§ BRIEF:
Put these lines into a Markdown table with two columns, No. and Line, numbering the rows in order and skipping any blank lines.

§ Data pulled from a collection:
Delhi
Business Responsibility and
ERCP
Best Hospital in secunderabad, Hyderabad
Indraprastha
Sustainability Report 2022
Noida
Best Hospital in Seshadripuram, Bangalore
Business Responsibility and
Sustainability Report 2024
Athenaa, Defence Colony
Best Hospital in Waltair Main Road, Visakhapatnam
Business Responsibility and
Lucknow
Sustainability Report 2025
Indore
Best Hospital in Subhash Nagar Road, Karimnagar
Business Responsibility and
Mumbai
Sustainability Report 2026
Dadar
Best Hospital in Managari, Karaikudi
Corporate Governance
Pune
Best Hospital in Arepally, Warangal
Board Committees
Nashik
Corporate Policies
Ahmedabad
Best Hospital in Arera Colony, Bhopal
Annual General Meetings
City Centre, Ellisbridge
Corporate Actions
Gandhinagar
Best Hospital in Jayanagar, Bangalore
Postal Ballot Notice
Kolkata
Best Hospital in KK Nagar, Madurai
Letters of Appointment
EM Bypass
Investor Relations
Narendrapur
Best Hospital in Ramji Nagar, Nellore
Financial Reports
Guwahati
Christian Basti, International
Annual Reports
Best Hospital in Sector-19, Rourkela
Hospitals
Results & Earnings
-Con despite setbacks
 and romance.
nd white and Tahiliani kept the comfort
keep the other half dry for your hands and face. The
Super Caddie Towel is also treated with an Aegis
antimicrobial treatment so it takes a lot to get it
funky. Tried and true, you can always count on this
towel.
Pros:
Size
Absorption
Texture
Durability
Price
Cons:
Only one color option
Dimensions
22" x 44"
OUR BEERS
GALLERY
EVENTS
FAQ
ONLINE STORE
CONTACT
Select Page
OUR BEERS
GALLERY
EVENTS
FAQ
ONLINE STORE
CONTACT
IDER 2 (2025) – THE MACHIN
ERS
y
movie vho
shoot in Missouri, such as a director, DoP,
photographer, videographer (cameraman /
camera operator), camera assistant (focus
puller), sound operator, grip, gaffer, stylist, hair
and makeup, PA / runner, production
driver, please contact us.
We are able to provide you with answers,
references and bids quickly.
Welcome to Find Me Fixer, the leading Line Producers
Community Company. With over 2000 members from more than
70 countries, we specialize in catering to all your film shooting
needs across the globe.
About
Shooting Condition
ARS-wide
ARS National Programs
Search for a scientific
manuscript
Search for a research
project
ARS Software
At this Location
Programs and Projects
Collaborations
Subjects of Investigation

§ RESULT OF THE EXERCISE:
| No. | Line |
|---|---|
| 1 | Delhi |
| 2 | Business Responsibility and |
| 3 | ERCP |
| 4 | Best Hospital in secunderabad, Hyderabad |
| 5 | Indraprastha |
| 6 | Sustainability Report 2022 |
| 7 | Noida |
| 8 | Best Hospital in Seshadripuram, Bangalore |
| 9 | Business Responsibility and |
| 10 | Sustainability Report 2024 |
| 11 | Athenaa, Defence Colony |
| 12 | Best Hospital in Waltair Main Road, Visakhapatnam |
| 13 | Business Responsibility and |
| 14 | Lucknow |
| 15 | Sustainability Report 2025 |
| 16 | Indore |
| 17 | Best Hospital in Subhash Nagar Road, Karimnagar |
| 18 | Business Responsibility and |
| 19 | Mumbai |
| 20 | Sustainability Report 2026 |
| 21 | Dadar |
| 22 | Best Hospital in Managari, Karaikudi |
| 23 | Corporate Governance |
| 24 | Pune |
| 25 | Best Hospital in Arepally, Warangal |
| 26 | Board Committees |
| 27 | Nashik |
| 28 | Corporate Policies |
| 29 | Ahmedabad |
| 30 | Best Hospital in Arera Colony, Bhopal |
| 31 | Annual General Meetings |
| 32 | City Centre, Ellisbridge |
| 33 | Corporate Actions |
| 34 | Gandhinagar |
| 35 | Best Hospital in Jayanagar, Bangalore |
| 36 | Postal Ballot Notice |
| 37 | Kolkata |
| 38 | Best Hospital in KK Nagar, Madurai |
| 39 | Letters of Appointment |
| 40 | EM Bypass |
| 41 | Investor Relations |
| 42 | Narendrapur |
| 43 | Best Hospital in Ramji Nagar, Nellore |
| 44 | Financial Reports |
| 45 | Guwahati |
| 46 | Christian Basti, International |
| 47 | Annual Reports |
| 48 | Best Hospital in Sector-19, Rourkela |
| 49 | Hospitals |
| 50 | Results & Earnings |
| 51 | -Con despite setbacks |
| 52 |  and romance. |
| 53 | nd white and Tahiliani kept the comfort |
| 54 | keep the other half dry for your hands and face. The |
| 55 | Super Caddie Towel is also treated with an Aegis |
| 56 | antimicrobial treatment so it takes a lot to get it |
| 57 | funky. Tried and true, you can always count on this |
| 58 | towel. |
| 59 | Pros: |
| 60 | Size |
| 61 | Absorption |
| 62 | Texture |
| 63 | Durability |
| 64 | Price |
| 65 | Cons: |
| 66 | Only one color option |
| 67 | Dimensions |
| 68 | 22" x 44" |
| 69 | OUR BEERS |
| 70 | GALLERY |
| 71 | EVENTS |
| 72 | FAQ |
| 73 | ONLINE STORE |
| 74 | CONTACT |
| 75 | Select Page |
| 76 | OUR BEERS |
| 77 | GALLERY |
| 78 | EVENTS |
| 79 | FAQ |
| 80 | ONLINE STORE |
| 81 | CONTACT |
| 82 | IDER 2 (2025) – THE MACHIN |
| 83 | ERS |
| 84 | y |
| 85 | movie vho |
| 86 | shoot in Missouri, such as a director, DoP, |
| 87 | photographer, videographer (cameraman / |
| 88 | camera operator), camera assistant (focus |
| 89 | puller), sound operator, grip, gaffer, stylist, hair |
| 90 | and makeup, PA / runner, production |
| 91 | driver, please contact us. |
| 92 | We are able to provide you with answers, |
| 93 | references and bids quickly. |
| 94 | Welcome to Find Me Fixer, the leading Line Producers |
| 95 | Community Company. With over 2000 members from more than |
| 96 | 70 countries, we specialize in catering to all your film shooting |
| 97 | needs across the globe. |
| 98 | About |
| 99 | Shooting Condition |
| 100 | ARS-wide |
| 101 | ARS National Programs |
| 102 | Search for a scientific |
| 103 | manuscript |
| 104 | Search for a research |
| 105 | project |
| 106 | ARS Software |
| 107 | At this Location |
| 108 | Programs and Projects |
| 109 | Collaborations |
| 110 | Subjects of Investigation |